George Orwell’s novel Nineteen Eighty Four was written in the aftermath of WW2, a time when Hitler had been defeated and the Soviet Union was on the rise. Orwell imagines what the world would be like under the control of authoritarian regimes. In this world “Big Brother” controls everything – where people live, what they do, where they work, what they say, even how they think. “thought crime”, to think thoughts that are against the ideology of the Party, is a heinous wrong.

The central character in Orwell’s book is a man named Winston. He works at the Ministry of Truth, rewriting history so that it fits with Big Brother’s view of the world. But he despises what he does and the regime that makes him do it. Winston begins rebelling against the “Big Brother”, small but deliberate acts of defiance. He finds an alcove in his house where the cameras of Big Brother cannot observe him, he begins an illicit affair with a woman named Julia, and in his own thoughts he questions the way the world is. As each small act of rebellion occurs the likelihood Winston will be caught increases.

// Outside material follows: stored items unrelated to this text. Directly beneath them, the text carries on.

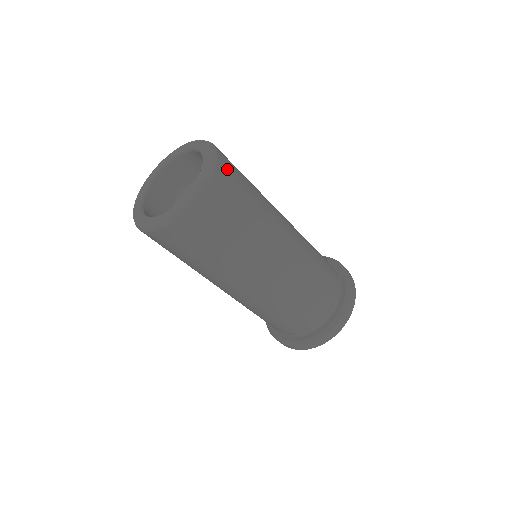
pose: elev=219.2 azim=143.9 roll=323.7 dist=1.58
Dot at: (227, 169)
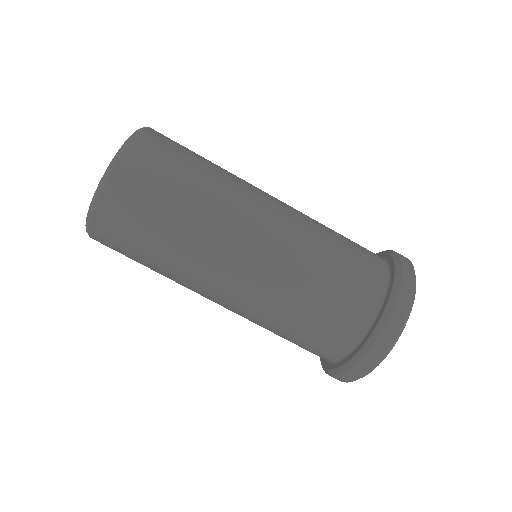
Dot at: occluded
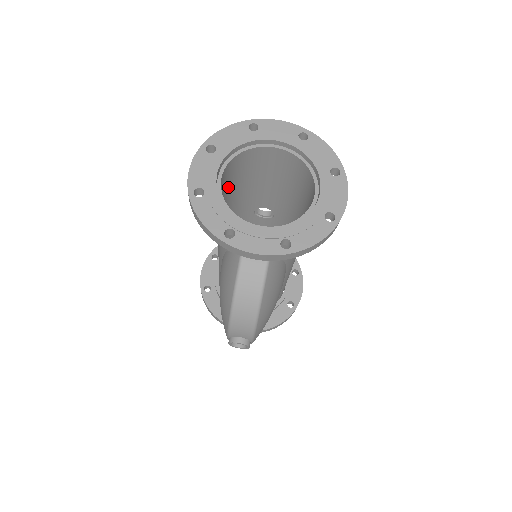
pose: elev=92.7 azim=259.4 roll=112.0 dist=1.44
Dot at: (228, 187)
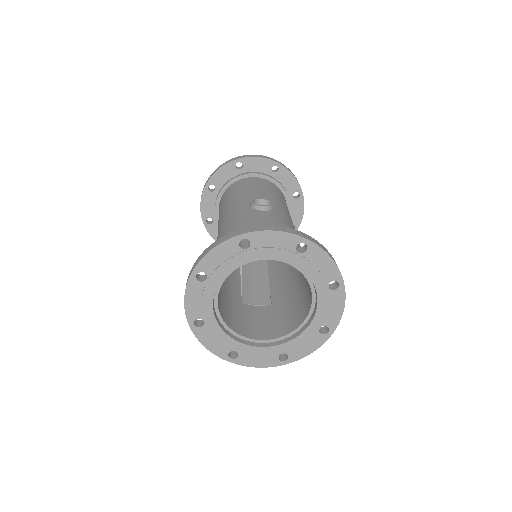
Dot at: occluded
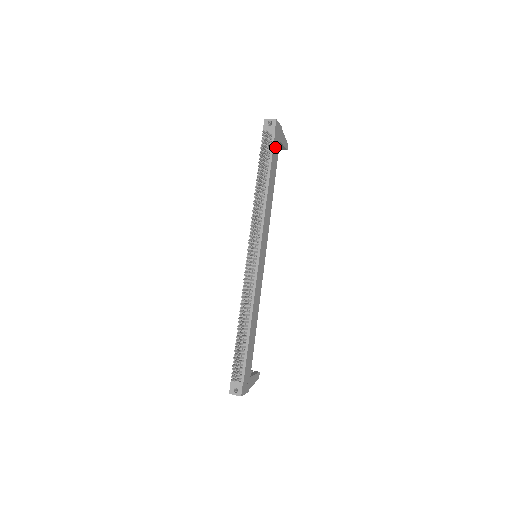
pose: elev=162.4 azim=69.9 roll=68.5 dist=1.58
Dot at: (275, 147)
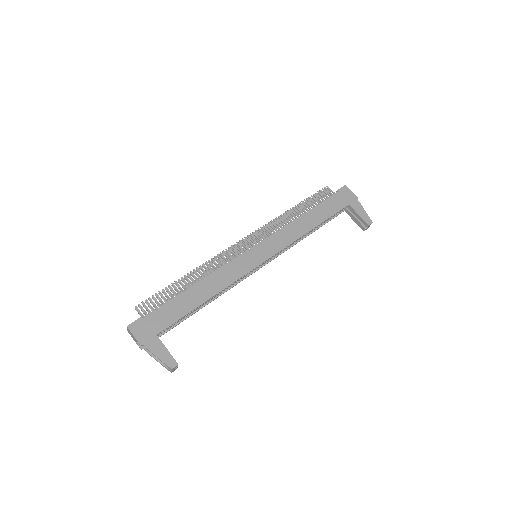
Dot at: (335, 201)
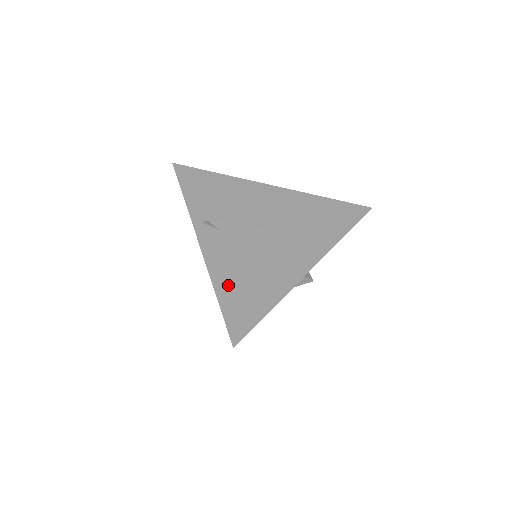
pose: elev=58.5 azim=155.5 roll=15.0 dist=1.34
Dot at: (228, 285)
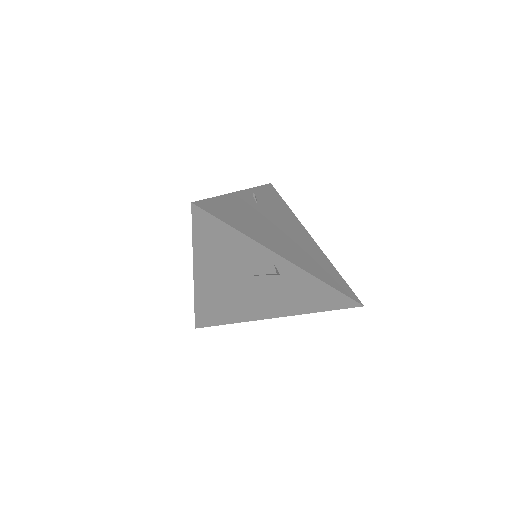
Dot at: (229, 204)
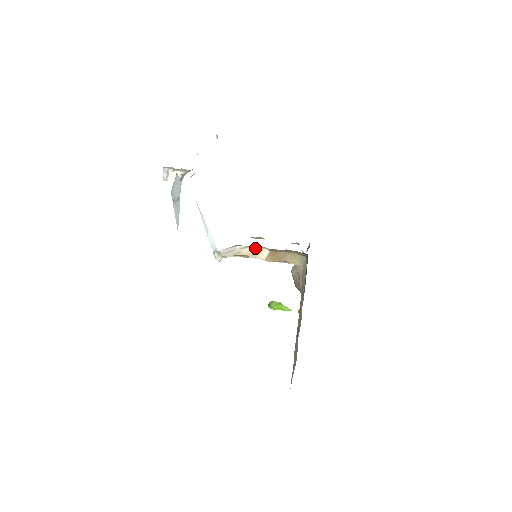
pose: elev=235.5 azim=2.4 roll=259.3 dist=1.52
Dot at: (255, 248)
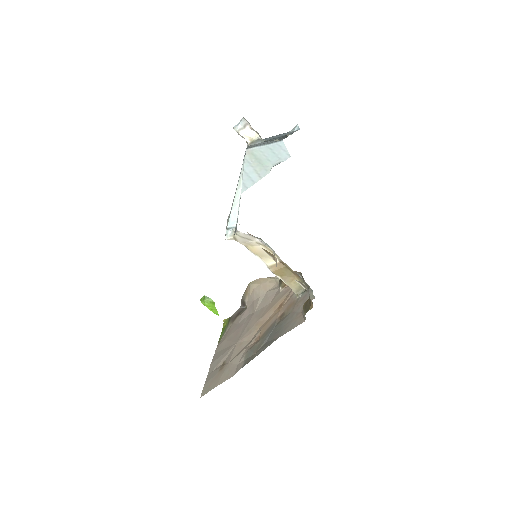
Dot at: (269, 251)
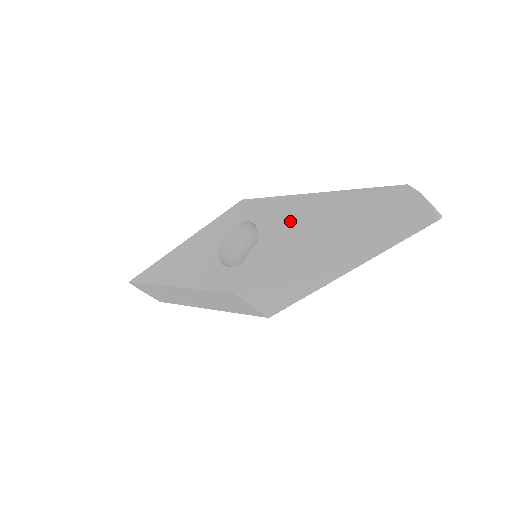
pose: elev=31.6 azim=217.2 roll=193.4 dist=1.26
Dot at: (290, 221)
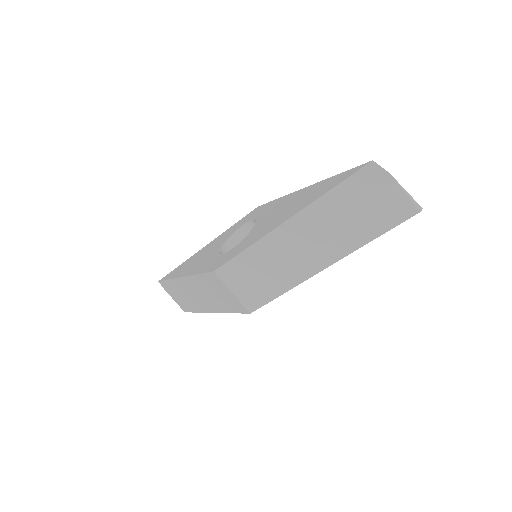
Dot at: (279, 211)
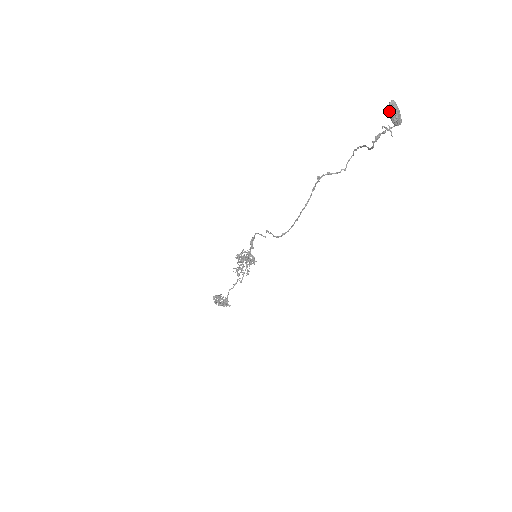
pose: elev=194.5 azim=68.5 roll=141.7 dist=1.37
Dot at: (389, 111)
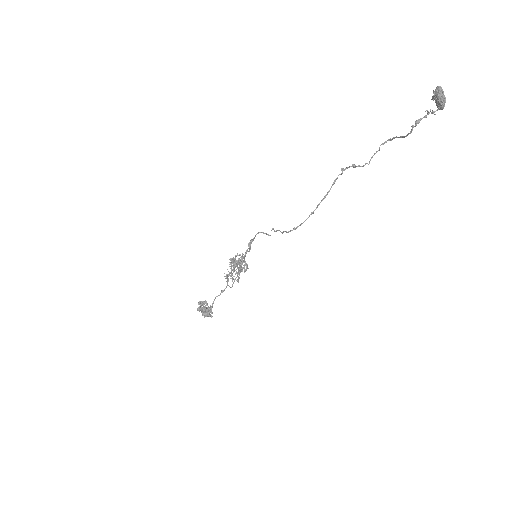
Dot at: (437, 94)
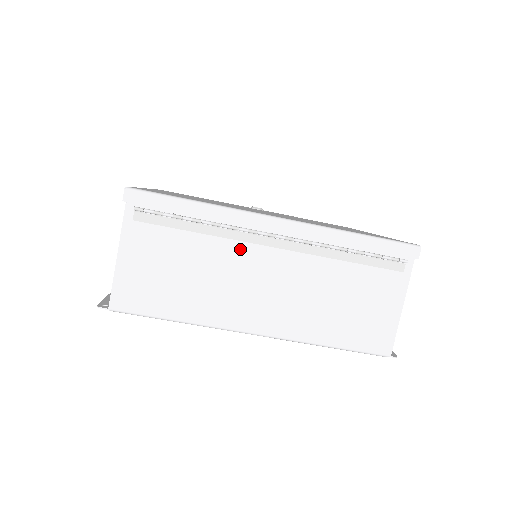
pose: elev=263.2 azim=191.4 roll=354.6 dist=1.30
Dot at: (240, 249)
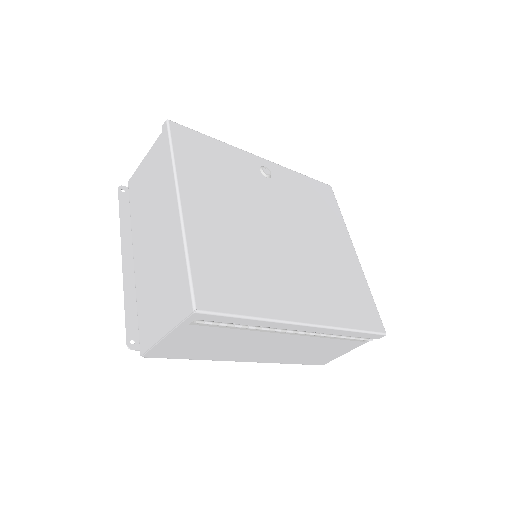
Dot at: (266, 335)
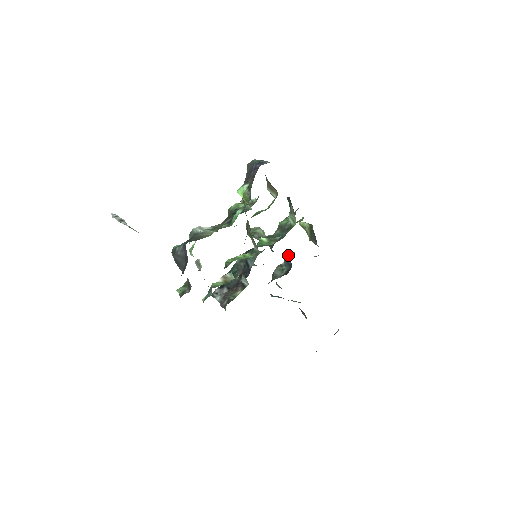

the tension rises until the fateful moment when Winston’s resistance is exposed. He is sent to prison to be “rehabilitated”. This means breaking him emotionally and physically and then turning him once more into a party drone. His interrogator is a man named O’Brien. He wants to convince Winston that resistance is futile, that the arty will never be defeated, that the present will stretch unending into the future. At one point O’Brien chillingly says to Winston: “If you want a picture of the future, imagine a boot stamping on a human face – forever.”

“If you want a picture of the future, imagine a boot stamping on a human face – forever.” It’s a depressing image. The future no more than a repeat of the past.

To this the gospel screams a loud “NO!” . It declares that death, disease and distress will will not be the last word, that the risen Christ will return to restore the universe too goodness and justice. This is the Christian hope.